**Text to read**:

⁂

Sunday, September 07, 2008

Reviewing: "Swan Peak" by James Lee Burke



For those of us who write stories and are occasionally published, we are constantly told to never open a fiction piece with either a dream or the weather. The reasoning being, according to agents and writing experts, that such an opening is either clichéd or weak and makes the submission worthy of the instant rejection. That and the stigma of having ignored the current expectations of the publishing coasts and by doing so, showing that the writer is oblivious to doing things correctly. Ironic then, that James Lee Burke opens the latest novel in the Dave Robicheaux series doing both and it works well.

Two years after Katrina ripped apart New Orleans, Clete and Dave and his family are spending the summer in Montana. The "Bobbsey Twins from Homicide" are far older these days physically and mentally and both are in deep mourning. Not only in regards to their lives and the choices they have made or had forced on them from time to time, but they also still deeply mourn the city that exists no more. Unlike heroic and flawed gunfighters of old, they haven't literally run off a cliff, but emotionally they have and are still in free fall with no landing in sight. The current plan is to heal body and spirit as they stay on a friend's ranch and to ignore the rest of the world around them. If only it was that simple and with Clete Purrel nothing is simple.

⁂

**What you need to do**: Please list every person the book review names, using the fullest form of each name it gives.

⁂

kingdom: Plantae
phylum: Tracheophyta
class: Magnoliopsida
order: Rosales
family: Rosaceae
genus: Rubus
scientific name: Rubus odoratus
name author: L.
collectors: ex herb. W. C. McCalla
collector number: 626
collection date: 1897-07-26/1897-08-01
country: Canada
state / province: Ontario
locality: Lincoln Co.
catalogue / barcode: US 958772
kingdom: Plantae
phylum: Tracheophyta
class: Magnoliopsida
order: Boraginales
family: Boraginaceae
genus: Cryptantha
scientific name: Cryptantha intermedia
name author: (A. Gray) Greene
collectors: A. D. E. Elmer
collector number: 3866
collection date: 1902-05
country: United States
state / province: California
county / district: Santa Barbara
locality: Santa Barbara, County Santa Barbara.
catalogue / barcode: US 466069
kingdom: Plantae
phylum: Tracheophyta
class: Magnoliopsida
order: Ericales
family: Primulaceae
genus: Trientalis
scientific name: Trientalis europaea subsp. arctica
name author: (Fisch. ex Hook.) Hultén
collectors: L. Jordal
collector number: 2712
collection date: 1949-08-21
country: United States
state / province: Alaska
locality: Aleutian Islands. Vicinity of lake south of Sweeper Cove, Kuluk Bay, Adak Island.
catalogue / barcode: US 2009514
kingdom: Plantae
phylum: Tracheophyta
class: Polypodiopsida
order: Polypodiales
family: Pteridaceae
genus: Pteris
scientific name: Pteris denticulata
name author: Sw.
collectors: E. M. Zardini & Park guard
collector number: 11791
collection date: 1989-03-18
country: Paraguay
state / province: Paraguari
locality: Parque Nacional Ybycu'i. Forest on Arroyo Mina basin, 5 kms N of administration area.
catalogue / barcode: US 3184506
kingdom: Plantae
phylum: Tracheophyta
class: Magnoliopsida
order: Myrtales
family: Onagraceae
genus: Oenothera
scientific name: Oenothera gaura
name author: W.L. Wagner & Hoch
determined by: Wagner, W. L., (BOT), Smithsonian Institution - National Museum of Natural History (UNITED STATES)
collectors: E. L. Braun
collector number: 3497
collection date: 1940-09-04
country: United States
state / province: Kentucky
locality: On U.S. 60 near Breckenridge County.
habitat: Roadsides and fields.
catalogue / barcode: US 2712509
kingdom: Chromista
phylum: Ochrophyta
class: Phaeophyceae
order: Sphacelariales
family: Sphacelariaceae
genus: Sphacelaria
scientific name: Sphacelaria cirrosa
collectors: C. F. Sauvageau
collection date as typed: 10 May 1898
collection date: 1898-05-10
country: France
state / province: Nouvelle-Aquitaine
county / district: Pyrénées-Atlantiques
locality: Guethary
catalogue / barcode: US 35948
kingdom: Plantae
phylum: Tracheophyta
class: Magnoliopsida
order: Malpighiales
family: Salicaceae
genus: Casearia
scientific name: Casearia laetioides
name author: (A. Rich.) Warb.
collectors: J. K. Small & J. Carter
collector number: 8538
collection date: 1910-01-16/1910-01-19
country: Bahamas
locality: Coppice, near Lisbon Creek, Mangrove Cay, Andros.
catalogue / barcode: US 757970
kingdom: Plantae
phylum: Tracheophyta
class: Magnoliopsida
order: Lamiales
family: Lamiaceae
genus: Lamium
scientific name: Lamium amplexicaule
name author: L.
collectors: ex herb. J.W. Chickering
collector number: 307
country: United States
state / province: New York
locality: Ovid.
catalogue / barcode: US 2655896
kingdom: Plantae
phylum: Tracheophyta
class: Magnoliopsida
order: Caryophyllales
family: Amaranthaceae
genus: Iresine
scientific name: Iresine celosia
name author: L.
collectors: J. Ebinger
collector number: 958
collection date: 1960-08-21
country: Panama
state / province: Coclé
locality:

⁂

**Correct result**:
James Lee Burke
Dave Robicheaux
Clete Purrel